## Texte à analyser
=-=-=

La Fondation de Dublin, pour l’amélioration des conditions de vie et de travail (Eurofound) a publié en ce début d’année, un rapport sur le temps partiel en Europe : « Part-time work in Europe ». Il indique que l’emploi à temps partiel a légèrement augmenté durant ces dix dernières années dans l’Europe des 27 (+ 3%). C’est pratiquement un emploi sur cinq qui y est aujourd’hui à temps partiel (18,8 %), avec toutefois de grandes variations d’un pays à l’autre. La Bulgarie compte 2,3 % d’emplois à temps partiel, les Pays-Bas plafonnent à 48,3% et la France se situe dans la bonne moyenne, avec un taux de 17,3 %.
Partout, ce sont les femmes qui sont le plus concernées par ce type d’emploi. En moyenne, c’est 32% de la population féminine qui est à temps partiel contre 8% des salariés masculins. Et la proportion de femmes à temps partiel augmente avec la proportion d’emplois à temps partiel. Le rapport indique que dans la plupart des cas, c'est du temps partiel "non choisi", notamment déterminé par les contraintes d’accès aux gardes d’enfants. Il augmente avec l’âge des femmes, indiquant que plus de femmes se retrouvent à temps partiel quand elles sont en âge d’avoir des enfants et suggérant qu’elles ont du mal à retrouver un temps plein par la suite. Du côté masculin, le temps partiel est plus important chez les jeunes (notamment les étudiants qui combinent études et travail) et les plus vieux (pour raison de santé).
Partout les emplois à temps partiels sont essentiellement peu qualifiés, l’accès à la formation et les perspectives d’évolution y sont plus faibles.

=-=-=

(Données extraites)
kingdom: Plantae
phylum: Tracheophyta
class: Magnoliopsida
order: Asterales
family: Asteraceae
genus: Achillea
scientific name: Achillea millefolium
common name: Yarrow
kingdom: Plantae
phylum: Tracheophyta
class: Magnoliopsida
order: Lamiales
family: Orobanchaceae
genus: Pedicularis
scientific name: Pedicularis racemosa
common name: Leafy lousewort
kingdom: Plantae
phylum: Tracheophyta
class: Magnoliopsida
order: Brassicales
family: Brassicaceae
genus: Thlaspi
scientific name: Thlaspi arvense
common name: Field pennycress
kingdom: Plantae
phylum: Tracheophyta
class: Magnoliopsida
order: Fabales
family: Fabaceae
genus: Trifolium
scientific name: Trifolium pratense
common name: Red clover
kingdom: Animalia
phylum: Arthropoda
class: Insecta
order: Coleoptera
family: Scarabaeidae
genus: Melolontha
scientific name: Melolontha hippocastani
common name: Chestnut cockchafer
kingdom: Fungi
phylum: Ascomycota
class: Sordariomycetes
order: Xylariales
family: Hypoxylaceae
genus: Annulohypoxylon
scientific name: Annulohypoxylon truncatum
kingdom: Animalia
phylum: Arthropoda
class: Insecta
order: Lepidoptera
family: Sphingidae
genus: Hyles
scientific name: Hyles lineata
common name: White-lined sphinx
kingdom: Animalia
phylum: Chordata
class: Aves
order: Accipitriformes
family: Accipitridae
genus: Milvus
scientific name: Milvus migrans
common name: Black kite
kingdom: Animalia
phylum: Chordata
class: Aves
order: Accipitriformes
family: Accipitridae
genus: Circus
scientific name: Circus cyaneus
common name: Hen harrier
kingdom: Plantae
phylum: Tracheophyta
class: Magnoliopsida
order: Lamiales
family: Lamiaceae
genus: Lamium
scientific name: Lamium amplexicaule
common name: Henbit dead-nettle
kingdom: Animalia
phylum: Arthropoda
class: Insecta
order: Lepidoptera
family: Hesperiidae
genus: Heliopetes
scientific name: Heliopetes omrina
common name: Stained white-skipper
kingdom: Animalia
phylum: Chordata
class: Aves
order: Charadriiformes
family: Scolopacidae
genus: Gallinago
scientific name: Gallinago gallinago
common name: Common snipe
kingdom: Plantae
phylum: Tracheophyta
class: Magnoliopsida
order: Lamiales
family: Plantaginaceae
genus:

=-=-=

## D'après le texte
[A] D'après le texte sur le temps partiel en Europe, quel est le taux d'emplois à temps partiel en France ?
[B] Recopiez le passage du texte sur le temps partiel en Europe qui commence par « La Fondation de » et se poursuit jusqu'à « taux de 17,3 %. ».
Le matériel fourni est indépendant du texte.

## Réponses par numéro
[A] La France a un taux d'emplois à temps partiel de 17,3 %.

[B]
La Fondation de Dublin, pour l’amélioration des conditions de vie et de travail (Eurofound) a publié en ce début d’année, un rapport sur le temps partiel en Europe : « Part-time work in Europe ». Il indique que l’emploi à temps partiel a légèrement augmenté durant ces dix dernières années dans l’Europe des 27 (+ 3%). C’est pratiquement un emploi sur cinq qui y est aujourd’hui à temps partiel (18,8 %), avec toutefois de grandes variations d’un pays à l’autre. La Bulgarie compte 2,3 % d’emplois à temps partiel, les Pays-Bas plafonnent à 48,3% et la France se situe dans la bonne moyenne, avec un taux de 17,3 %.